Graeber had been working on a short essay about COVID that was published after his death. The pandemic was “a confrontation with the actual reality of human life,” he wrote. “Which is that we are a collection of fragile beings taking care of one another, and that those who do the lion’s share of this care work that keeps us alive are overtaxed, underpaid, and daily humiliated.” Surely it was the moment to stop taking such a state of affairs for granted, he wrote. “Why don’t we stop treating it as entirely normal that the more obviously one’s work benefits others, the less one is likely to be paid for it; or insisting that financial markets are the best way to direct long-term investment even as they are propelling us to destroy most life on Earth?”

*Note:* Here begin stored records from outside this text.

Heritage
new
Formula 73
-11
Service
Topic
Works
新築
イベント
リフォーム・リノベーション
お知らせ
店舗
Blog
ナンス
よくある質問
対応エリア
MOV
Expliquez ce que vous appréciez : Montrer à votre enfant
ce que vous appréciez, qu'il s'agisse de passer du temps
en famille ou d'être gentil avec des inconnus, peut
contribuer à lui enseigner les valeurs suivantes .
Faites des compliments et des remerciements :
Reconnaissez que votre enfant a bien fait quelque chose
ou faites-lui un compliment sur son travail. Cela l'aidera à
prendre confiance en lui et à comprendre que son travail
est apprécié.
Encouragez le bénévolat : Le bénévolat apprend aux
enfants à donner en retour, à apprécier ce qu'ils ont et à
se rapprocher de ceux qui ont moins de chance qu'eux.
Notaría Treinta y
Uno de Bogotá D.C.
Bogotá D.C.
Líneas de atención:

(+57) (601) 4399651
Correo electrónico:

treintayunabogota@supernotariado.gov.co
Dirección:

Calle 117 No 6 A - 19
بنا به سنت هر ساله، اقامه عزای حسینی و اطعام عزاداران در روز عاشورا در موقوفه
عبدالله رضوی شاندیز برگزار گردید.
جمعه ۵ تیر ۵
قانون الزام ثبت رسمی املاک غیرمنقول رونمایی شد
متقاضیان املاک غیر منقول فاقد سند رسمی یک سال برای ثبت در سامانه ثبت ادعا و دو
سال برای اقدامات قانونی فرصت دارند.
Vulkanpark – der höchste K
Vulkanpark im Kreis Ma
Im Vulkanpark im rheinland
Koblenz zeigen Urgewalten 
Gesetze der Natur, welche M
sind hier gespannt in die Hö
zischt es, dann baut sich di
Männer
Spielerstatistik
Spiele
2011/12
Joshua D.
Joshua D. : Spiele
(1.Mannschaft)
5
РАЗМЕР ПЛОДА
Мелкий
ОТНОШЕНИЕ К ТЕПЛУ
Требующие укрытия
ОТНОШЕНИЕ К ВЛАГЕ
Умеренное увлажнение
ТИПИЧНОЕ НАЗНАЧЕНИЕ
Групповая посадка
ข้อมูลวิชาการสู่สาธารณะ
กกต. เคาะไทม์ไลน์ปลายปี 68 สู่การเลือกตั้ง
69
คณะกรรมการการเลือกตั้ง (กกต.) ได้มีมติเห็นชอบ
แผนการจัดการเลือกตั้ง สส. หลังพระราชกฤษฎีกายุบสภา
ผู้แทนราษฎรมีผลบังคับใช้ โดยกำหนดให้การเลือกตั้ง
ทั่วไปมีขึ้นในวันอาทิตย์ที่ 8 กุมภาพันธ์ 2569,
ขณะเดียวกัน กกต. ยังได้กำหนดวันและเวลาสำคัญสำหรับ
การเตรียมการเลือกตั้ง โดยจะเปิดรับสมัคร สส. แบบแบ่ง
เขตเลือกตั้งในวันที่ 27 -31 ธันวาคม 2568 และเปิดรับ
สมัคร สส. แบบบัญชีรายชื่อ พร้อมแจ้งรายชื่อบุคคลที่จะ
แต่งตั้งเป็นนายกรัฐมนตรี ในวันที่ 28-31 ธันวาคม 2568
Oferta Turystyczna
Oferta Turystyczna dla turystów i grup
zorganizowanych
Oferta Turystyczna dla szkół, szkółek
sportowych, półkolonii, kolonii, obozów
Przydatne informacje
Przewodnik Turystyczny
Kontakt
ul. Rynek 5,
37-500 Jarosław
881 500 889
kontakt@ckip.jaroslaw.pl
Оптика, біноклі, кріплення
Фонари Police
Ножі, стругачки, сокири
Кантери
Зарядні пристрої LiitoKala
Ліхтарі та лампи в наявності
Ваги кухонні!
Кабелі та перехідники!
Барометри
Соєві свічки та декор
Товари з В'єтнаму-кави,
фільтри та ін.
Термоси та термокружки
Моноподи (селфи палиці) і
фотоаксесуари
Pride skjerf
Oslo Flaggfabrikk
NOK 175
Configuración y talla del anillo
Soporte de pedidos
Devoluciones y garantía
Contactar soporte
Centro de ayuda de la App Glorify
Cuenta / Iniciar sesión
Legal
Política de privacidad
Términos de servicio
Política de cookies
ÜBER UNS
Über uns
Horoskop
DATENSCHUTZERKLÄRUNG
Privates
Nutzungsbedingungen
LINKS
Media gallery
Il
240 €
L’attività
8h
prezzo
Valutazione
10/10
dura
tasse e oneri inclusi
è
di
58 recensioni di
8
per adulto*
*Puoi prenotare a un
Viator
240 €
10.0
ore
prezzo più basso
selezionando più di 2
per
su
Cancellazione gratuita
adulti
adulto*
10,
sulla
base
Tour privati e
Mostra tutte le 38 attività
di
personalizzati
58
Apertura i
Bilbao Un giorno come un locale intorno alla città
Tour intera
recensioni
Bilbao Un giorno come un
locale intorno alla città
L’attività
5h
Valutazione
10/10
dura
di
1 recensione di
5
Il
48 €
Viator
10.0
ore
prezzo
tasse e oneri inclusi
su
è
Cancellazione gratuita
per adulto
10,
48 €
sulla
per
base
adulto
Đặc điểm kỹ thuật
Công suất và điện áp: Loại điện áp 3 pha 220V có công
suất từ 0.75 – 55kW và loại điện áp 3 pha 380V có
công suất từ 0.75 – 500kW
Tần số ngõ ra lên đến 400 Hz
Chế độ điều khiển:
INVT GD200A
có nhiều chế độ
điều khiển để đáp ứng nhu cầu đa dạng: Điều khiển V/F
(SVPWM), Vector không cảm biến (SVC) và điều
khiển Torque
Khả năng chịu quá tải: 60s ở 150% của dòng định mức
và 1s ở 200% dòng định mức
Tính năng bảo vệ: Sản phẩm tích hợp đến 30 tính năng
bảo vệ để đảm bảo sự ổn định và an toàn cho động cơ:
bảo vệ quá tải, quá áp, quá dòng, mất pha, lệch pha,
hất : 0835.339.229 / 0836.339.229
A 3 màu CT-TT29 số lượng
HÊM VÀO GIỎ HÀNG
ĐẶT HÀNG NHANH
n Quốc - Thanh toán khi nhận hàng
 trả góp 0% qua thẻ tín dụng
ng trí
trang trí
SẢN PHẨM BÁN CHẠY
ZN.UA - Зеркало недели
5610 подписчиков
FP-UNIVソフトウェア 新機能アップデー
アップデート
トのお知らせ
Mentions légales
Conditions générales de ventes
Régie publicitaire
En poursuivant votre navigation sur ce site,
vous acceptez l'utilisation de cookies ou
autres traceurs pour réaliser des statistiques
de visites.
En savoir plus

→ If all the news of the day has you a little down, you might as well click one last link before leaving the rest of that behind this weekend. In 1965, Dizzy Gillespie appeared with his quintet for the first time on the Jazz 625 program for the BBC. With deft camerawork and an excellent recording, the YouTube video of the performance is a audiovisual pleasure bomb, at least for those who enjoy the improvisational pyrotechnics of Dizzy and bassist Chris White on their rendition of “Tin Tin Deo,” or the work on the keys from bebop great Kenny Barron. At 35 minutes, the only problem with the recording is that it doesn’t last longer.